▶ [Document passage]
-- Start --
Posts

HANA Zeppelin Query Builder with Map Visualization

SAP HANA Query Builder On Apache Zeppelin Demo

HANA Zeppelin Query Builder with Map Visualization

HANA Zeppelin Query Builder with Map Visualization

In working with Apache Zeppelin I found that users wanted a way to explore data and build charts without needing to know SQL right away. This is an attempt to build a note in Zeppelin that would allow a new data scientist to get familiar with the data structure of their database. And it allows them to build simple single table queries that allow for building charts and maps quickly. In addition it shows the SQL used to perform the work.

Demo

This video will demonstrate how it works. I have leveraged work done by Randy Gelhausen’s query builder post on how to make a where clause builder.  I also used Damien Sorel’s jQuery Query Builder. These were used to make a series of paragraphs to lookup tables and columns in HANA and allow the user to build a custom query. This data can be quickly graphed using the Zeppelin Helium visualizations.

The Code

This is for those data scientists and coders that want to replicate this in their Zeppelin.

Note that this code is imperfect as I have not worked out all the issues with it. You may need to make changes to get it to work. It only works on Zeppelin 0.8.0 Snapshot. It is also made to work with SAP HANA as the databases.

It only has one type of aggregation – sum and it does not have a way to perform a having statement. But these features could easily be added.
-- End --
[Records in a dataset]
-- Start --
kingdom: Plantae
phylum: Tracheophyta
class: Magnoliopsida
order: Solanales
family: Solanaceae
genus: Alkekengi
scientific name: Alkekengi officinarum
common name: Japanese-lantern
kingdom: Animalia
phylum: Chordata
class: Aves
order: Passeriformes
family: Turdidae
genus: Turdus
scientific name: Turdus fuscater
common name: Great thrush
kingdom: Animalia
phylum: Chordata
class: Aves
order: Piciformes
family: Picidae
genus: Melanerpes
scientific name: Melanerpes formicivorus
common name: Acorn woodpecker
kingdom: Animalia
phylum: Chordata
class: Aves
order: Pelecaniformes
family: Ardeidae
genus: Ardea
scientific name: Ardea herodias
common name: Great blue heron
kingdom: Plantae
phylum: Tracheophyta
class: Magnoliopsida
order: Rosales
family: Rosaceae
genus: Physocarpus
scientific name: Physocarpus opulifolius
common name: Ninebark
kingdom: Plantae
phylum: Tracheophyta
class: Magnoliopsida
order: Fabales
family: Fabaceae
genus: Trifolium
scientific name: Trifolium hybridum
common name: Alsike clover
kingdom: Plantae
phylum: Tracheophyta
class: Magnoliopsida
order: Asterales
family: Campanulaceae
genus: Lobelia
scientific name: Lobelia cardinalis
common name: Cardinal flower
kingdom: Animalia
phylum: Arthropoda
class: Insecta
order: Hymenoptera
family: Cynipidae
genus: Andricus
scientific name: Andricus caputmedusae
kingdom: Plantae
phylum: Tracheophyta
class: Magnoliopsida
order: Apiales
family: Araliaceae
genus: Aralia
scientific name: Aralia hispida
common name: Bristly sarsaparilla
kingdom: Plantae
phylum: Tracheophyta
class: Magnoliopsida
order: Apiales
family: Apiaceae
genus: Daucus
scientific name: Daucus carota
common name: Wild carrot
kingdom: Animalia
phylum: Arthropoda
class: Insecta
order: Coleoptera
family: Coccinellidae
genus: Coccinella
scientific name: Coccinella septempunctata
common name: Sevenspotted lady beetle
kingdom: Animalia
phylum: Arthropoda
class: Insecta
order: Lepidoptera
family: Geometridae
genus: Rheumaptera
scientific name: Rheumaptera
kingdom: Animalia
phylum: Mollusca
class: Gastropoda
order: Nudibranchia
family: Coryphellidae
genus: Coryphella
-- End --
▶ [Directives]
1) Reproduce word for word the passage of the HANA Zeppelin query builder post from "This is for" up to and including "as the databases.".
2) According to the HANA Zeppelin query builder post, which version of Zeppelin does the code work on?
3) Please continue the HANA Zeppelin query builder post from its last sentence.

▶ [Answers provided]
1)
This is for those data scientists and coders that want to replicate this in their Zeppelin.

Note that this code is imperfect as I have not worked out all the issues with it. You may need to make changes to get it to work. It only works on Zeppelin 0.8.0 Snapshot. It is also made to work with SAP HANA as the databases.

2) Zeppelin 0.8.0 Snapshot

3)
This Zeppelin note is dependent on code from a previous post. Follow the directions in Using Zeppelin to Explore a Database first.

Paragraph One

%spark
//Get list of columns on a given table
def columns1(table: String) : Array[(String)] = {
 sqlContext.sql("select * from " + table + " limit 0").columns.map(x => x.asInstanceOf[String])
}

def columns(table: String) : Array[(String, String)] = {
 sqlContext.sql("select * from " + table + " limit 0").columns.map(x => (x, x))
}

def number_column_types(table: String) : Array[String] = {
 var columnType = sqlContext.sql("select column_name from table_columns where table_name='" +
    table + "' and data_type_name = 'INTEGER'")
 
 columnType.map {case Row(column_name: String) => (column_name)}.collect()
}

// set up the tables select list
val tables = sqlContext.sql("show tables").collect.map(s=>s(1).asInstanceOf[String].toUpperCase())
z.angularBind("tables", tables)
var sTable ="tables"
z.angularBind("selectedTable", sTable)


z.angularUnwatch("selectedTable")
z.angularWatch("selectedTable", (before:Object, after:Object) => {
 println("running " + after)
 sTable = after.asInstanceOf[String]
 // put the id for paragraph 2 and 3 here
 z.run("20180109-121251_268745664")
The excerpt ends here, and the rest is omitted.